オートフォームジャパン / ソフトウェアベンダー

新橋/東京

自動車産業に欠かせないソフトウェアを扱うオートフォームは、USMと同じくスイスで創業しました。そのテクノロジーを日本に広めるマルコ・クリヴェリは、USMを使いこなす達人です。

世界にはたくさんの自動車メーカーがありますが、オートフォームのソフトウェアはその大半に活用されているといいます。自動車の金属製のパーツや、それをつくるツールについて、最先端のデジタル技術によって強度をシミュレーションするのがその役目です。2010年からオートフォームジャパン社長を務めるマルコ・クリヴェリは、その特徴をこう説明します。

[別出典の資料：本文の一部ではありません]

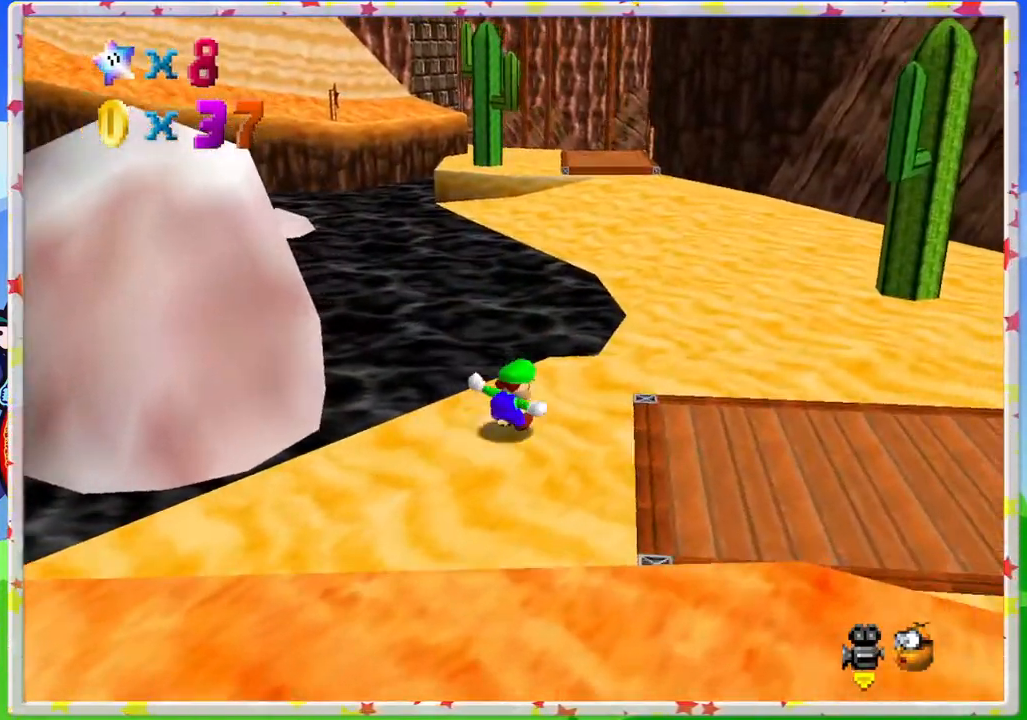
{"buttons": [], "left_stick": "down-right", "events": [[133, "C_RIGHT", "up"], [150, "left_stick", "right"], [417, "left_stick", "down-right"]]}
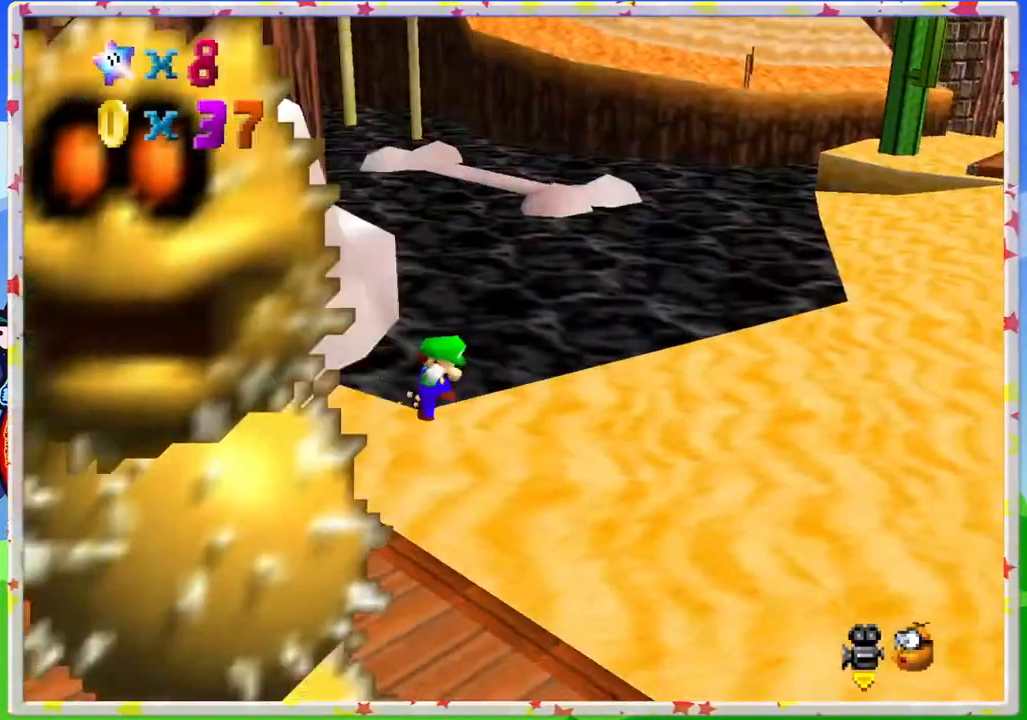
{"buttons": [], "left_stick": "right", "events": [[133, "C_RIGHT", "down"], [217, "C_RIGHT", "up"], [500, "left_stick", "right"]]}
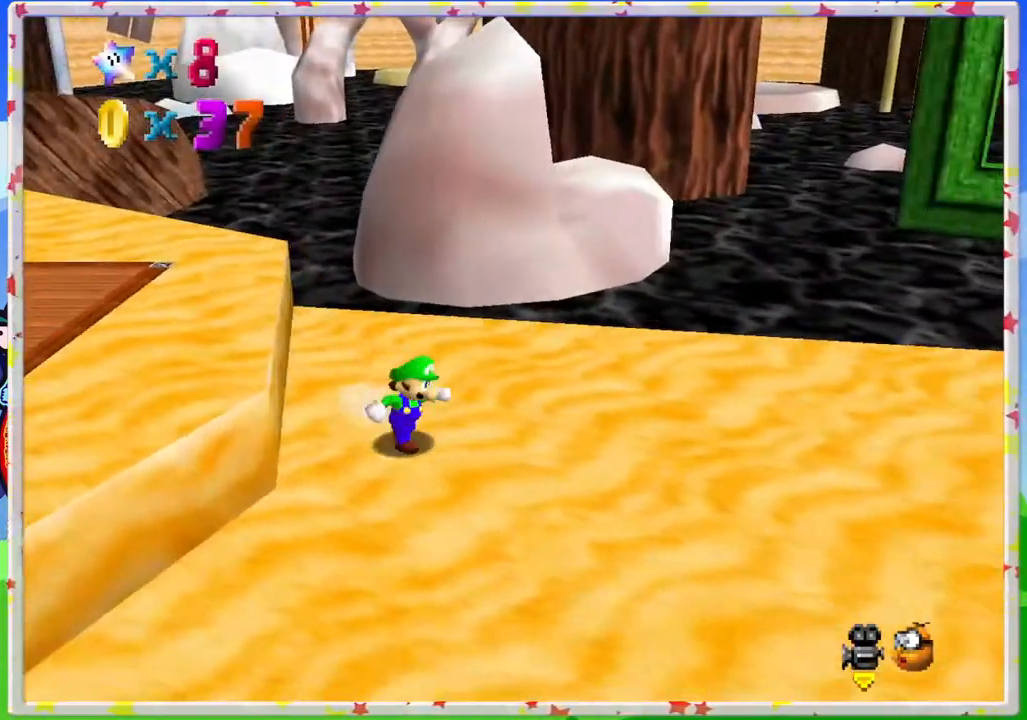
{"buttons": [], "left_stick": "right", "events": []}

「当社の製品はシミュレーションの計算速度が速いことが特長です。現在の自動車のデザインには、このスピードが欠かせません。私たちのソフトウェアは、ヨーロッパで約80%、アメリカで約60%、日本で約35%のシェアがあり、年々成長し続けています」

オートフォームジャパン

1995年にスイスで創業したオートフォームの日本支社として、2007年にたった2人でスタートしたオートフォームジャパン。現在は26名まで社員が増え、2019年4月には新しいオフィスに移りました。以前からUSMの家具を使っていましたが、今回はさらにパーツを追加し、既存の家具と一緒に組み直して、拡張性を生かして空間を作り上げています。スイス出身で80年代から日本に住む彼は、USMの日本法人にも初期からかかわってきましたが、USMを選ぶ理由はそれだけではないといいます。


「家具の選択には3つの背景がありました。まず当社の成長が早いこと、また優秀な人材を積極的に求めていること、そして働く人が魅力を感じるワークスペースを重視していることです。だからオフィス家具はフレキシブルで、快適で、機能的でなければなりません。当社には女性のエンジニアも多く、男性以上に職場の心地よさが求められると経験から学んできました」

ビジネスと同様、企業が使う家具にも投資に見合うリターン(ROI)が求められるべきだとクリヴェリさんは考えます。


「大学生の頃、家具がもたらすROIとは心地よさという感覚だと語る教授の話に影響を受けました。職場が自宅のように快適なら、仕事の効率も企業の魅力も向上します。またUSMハラーはモジュール式なので、オフィスが移転する場合は分解して、新しいパーツを加えて使い続けられる。直接的にも間接的にも十分なリターンがあります」


一般的な家具のレイアウトではデッドスペースが生まれがちですが、空間に合わせて構成できるUSMハラーはそんな問題もありません。

USMの家具は、オートフォームのオープンな社風によくマッチしています。色使いも巧みで、コーポレートカラーの硬質なグレーと赤を基調にしつつ、レクリエーションのコーナーはイエローやオレンジのパネルを組み合わせました。


「我々はハイテックカンパニーであり、それがオフィスに反映されています。USMハラーもテクニカルなデザインですよね。堅牢で、安定感や重量感があり、それは信頼感につながります。こうしたイメージは、会社を訪れた人にも伝わります」

このオフィスで使われているUSMハラーは、コートハンガー、マガジンラック、ベンチなど、一般的な収納の他にも多くの役目を担っています。これほどUSMの製品を使いこなした空間はなかなかないでしょう。


「私たちスイス人は、誰もがUSMに慣れ親しんでいます。私が働いたどの会社でも、大小に関係なくUSMの製品が使われていました。USMの家具を通して、日本の社員にスイスらしさを感じてほしい気持ちもあります」


そんなクリヴェリさんも、USMハラーのパーツを組み上げてつくった傘立ては、今回のオフィスで初めて目にしたそうです。USMのシンプルなパーツが無限のポテンシャルをそなえていることを、このオフィスからあらためて感じることができます。